Jika wanita tersebut berisiko sedang untuk intrapartum, darah harus dimasukkan
dan disaring. Wanita dengan faktor risiko sedang untuk perdarahan postpartum
terkait atonia uterus termasuk operasi uterus sebelumnya, kehamilan multipel,
grand multiparitas, perdarahan postpartum sebelumnya, fibroid besar,
makrosomia, indeks massa tubuh lebih dari 40, anemia, korioamnionitis, kala dua
berkepanjangan, oksitosin lebih lama dari 24 jam, dan pemberian magnesium
sulfat. Mereka yang dinilai berisiko tinggi harus diketik dan dicocokkan untuk
mereka yang berisiko tinggi mengalami PPP. Kriteria risiko tinggi termasuk
previa atau akreta plasenta, diatesis perdarahan, 2 atau lebih faktor risiko
menengah untuk atonia uteri.

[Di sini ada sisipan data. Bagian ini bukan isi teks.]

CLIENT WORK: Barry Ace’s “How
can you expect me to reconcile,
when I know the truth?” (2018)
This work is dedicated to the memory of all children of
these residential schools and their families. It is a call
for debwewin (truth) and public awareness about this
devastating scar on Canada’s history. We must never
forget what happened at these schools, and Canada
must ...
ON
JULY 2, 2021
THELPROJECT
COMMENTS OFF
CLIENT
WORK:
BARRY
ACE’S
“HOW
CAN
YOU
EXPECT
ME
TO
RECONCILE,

Penggunaan penghemat sel (penyelamatan darah)
harus dipertimbangkan untuk wanita yang berisiko tinggi mengalami perdarahan
postpartum, tetapi ini tidak efektif secara biaya untuk menjadi rutinitas.

Pencegahan Intrapartum

Ini termasuk manajemen kala tiga yang optimal. Penatalaksanaan aktif tahap
ketiga meliputi pijat uterus dengan traksi tingkat rendah yang terus-menerus pada
tali pusat. Infus oksitosin simultan sangat membantu, meskipun masuk akal untuk
menunda setelah plasenta melahirkan.

15. Bagaimana prognosis kasus ini? 1, 2, 3, 5

Jawab: Wanita dengan perdarahan postpartum sebelumnya memiliki risiko


sebanyak 15% untuk kambuh pada kehamilan berikutnya. Risiko kekambuhan
tergantung, sebagian, pada penyebab yang mendasari dan asosiasi seperti obesitas
kelas 3 mungkin memiliki risiko kekambuhan yang lebih tinggi.